I spent some family time at the California State Railroad Museum last month and managed to escape long enough to check out the special photography exhibition they had on display. While the rest of the exhibition was interesting,* the highlight was being able to look through a full-size reproduction of Andrew J. Russell’s Great West Illustrated. As someone whose favorite photobook may be Mark Ruwedel’s Westward the Course of Empire, looking through, in many ways, an identical project documenting the landscape around a railroad’s construction, rather than its ruins, was great and pointed out a lot of details that were lost by the time Ruwedel did his project.

*Sort of covered on my own blog.

Much of the geography of railroading involves cutting through the landscape in order to keep a track graded correctly. These scars are prominent in Ruwedel as they’re the most-permanent landscape modification from railroading. I was unaware that they had names and seeing each cut given a special name in Russell’s album, gives a a more personal sense of things.

It’s not just a scar on the landscape. The cuts reflect a lot of manpower and effort and each one is unique. We no longer see the uniqueness since we’re looking at the absence of the railroad rather than marveling at its presence.

Russell’s photos also include a number of references to coal beds and even a town called Coalville. This is something else that is easy to forget. Railroads are inherently tied to the natural resources they need to consume in order to run. Especially when building them in a place without any existing railroads for transport.

That the photos include a lot of the infrastructure required to support the railroads shows that it’s not just about the achievement of laying the track, this is about development and taming nature.

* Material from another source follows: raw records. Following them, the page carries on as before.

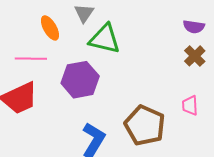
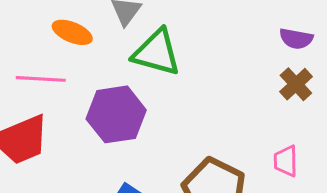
orange ellipse: (50, 28) -> (72, 32), turned -40

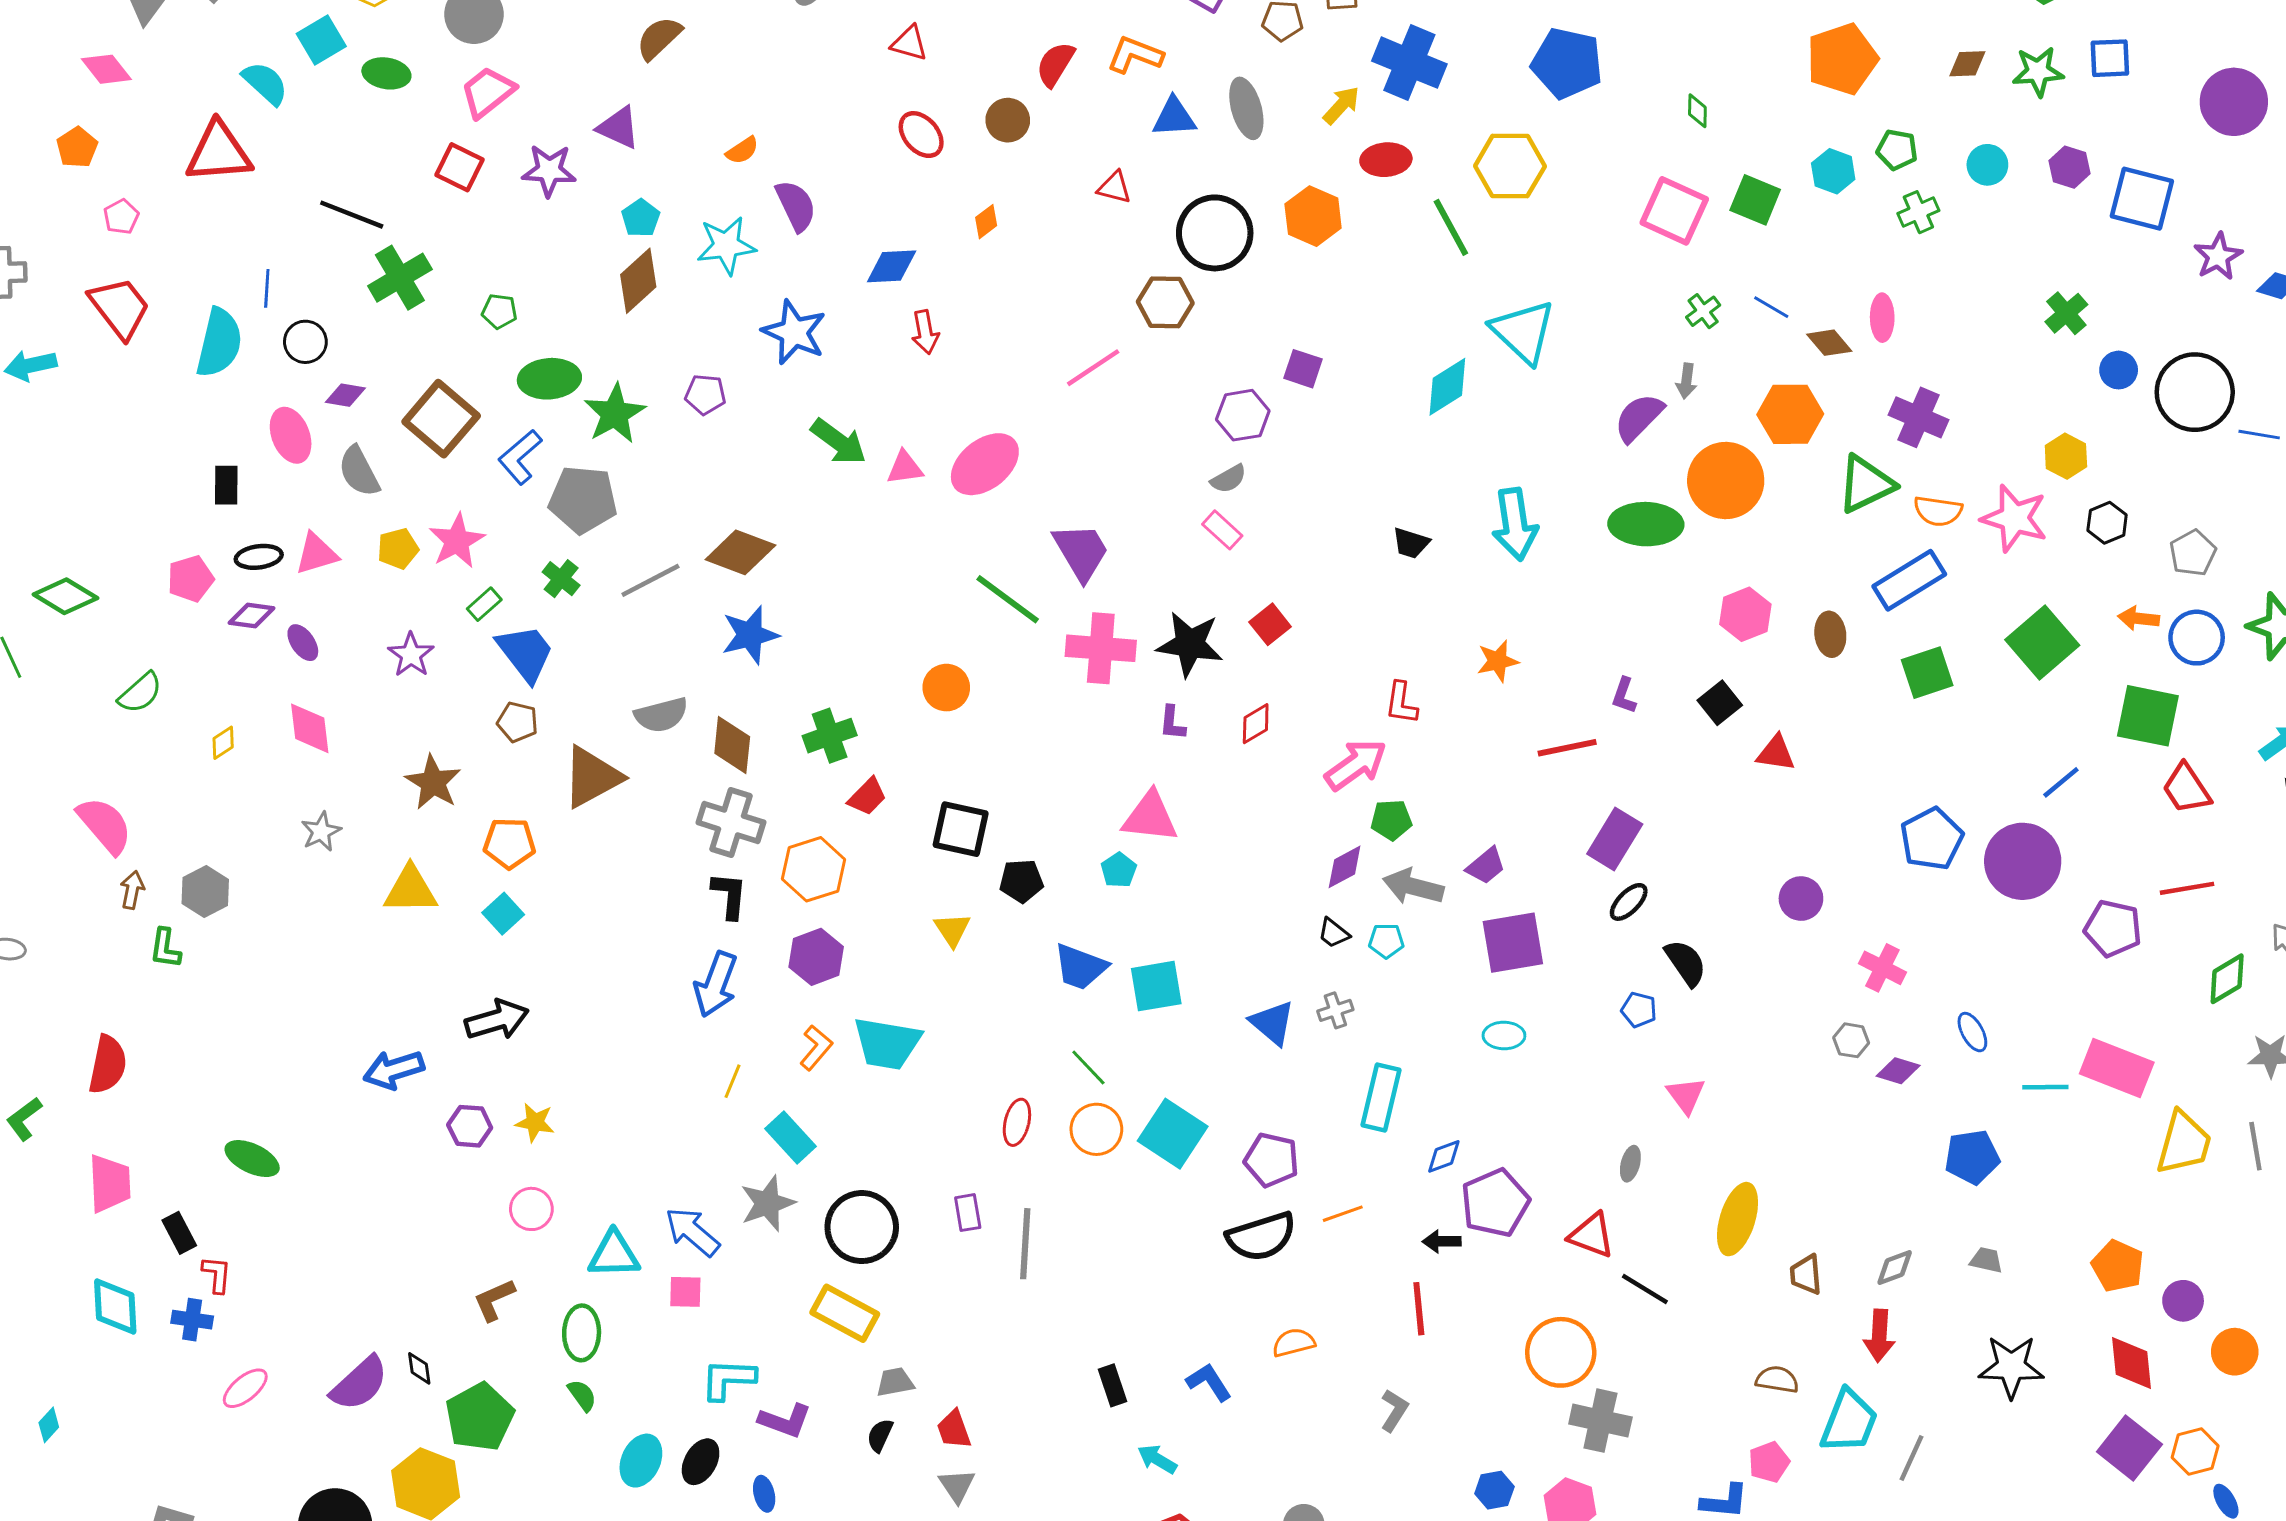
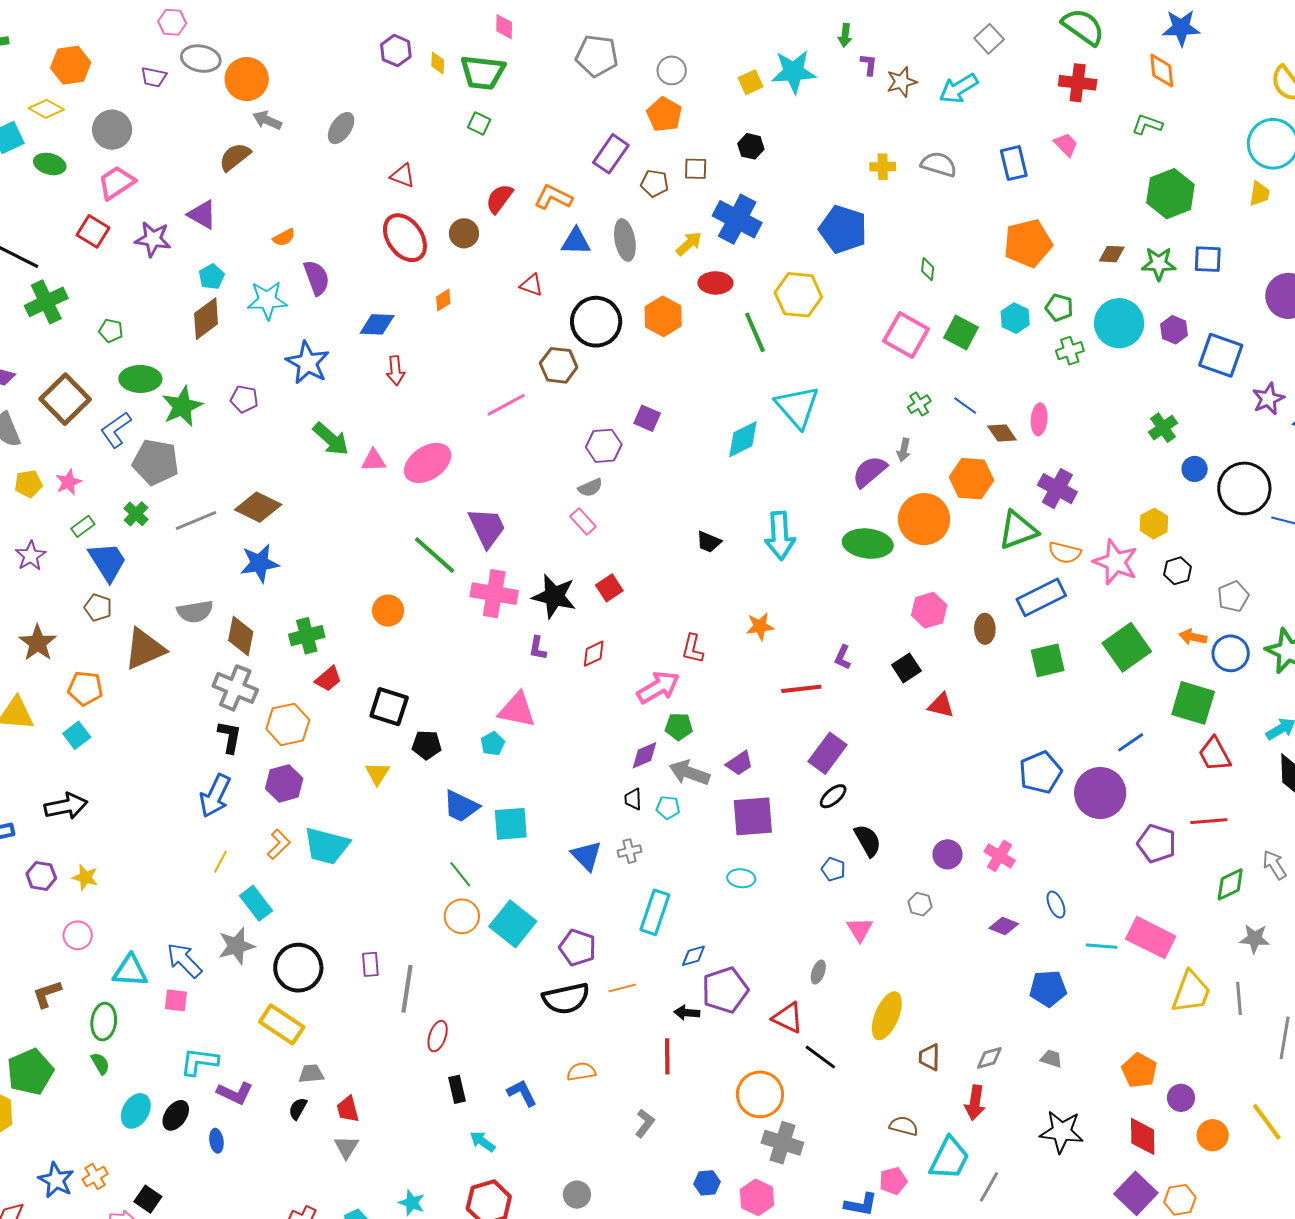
red ellipse: (921, 135) -> (405, 238), size x1.5
cyan circle: (1987, 165) -> (1119, 323), size x1.8
pink star: (457, 541) -> (68, 482), size x0.7
purple circle: (1801, 899) -> (948, 854), moved
black trapezoid: (1334, 933) -> (633, 799), turned 45
gray hexagon: (1851, 1040) -> (920, 904), moved
red ellipse: (1017, 1122) -> (438, 1036), moved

It’s this intersection of development and nature which really puts Russell’s photos into the tradition of people like Timothy O’Sullivan and Carleton Watkins who are credited with defining much of the way we view the American West. When Russell isn’t showing how the railroad infrastructure is conquering the landscape, he’s showing us photos of the incredible views and wide open spaces available for people to move into. This is a land of opportunity, a land of growth, a land of potential.

There’s also a completely different scale to the landscape in the West. Almost all of the photos include a human figure in the image. Some of this may be to hammer the “we’re here and can conquer this” point. But a lot of it is also just to provide scale. The landscape is huge.

But it’s settleable. Russell ends his journey in Salt Lake City with images that show a legitimate city nestled in the mountains. There’s also some curiosity about the Mormons, but it’s very clear that we can live in the West. And the railroads can take us there.

Besides the history side of things, I like a lot of the photos as photos even though all I had available to look at was a laminated digital print from a copy of the albumen print in the book. It’s not enough for him to just photograph the distinct landscape elements, I like his compositions and the way he’s able to situate so many of them in the landscape. I especially like the Hanging Rock photo and the way he’s used it to frame the settlement below it. Makes me wonder how much it would cost to buy a real print from the Oakland Museum.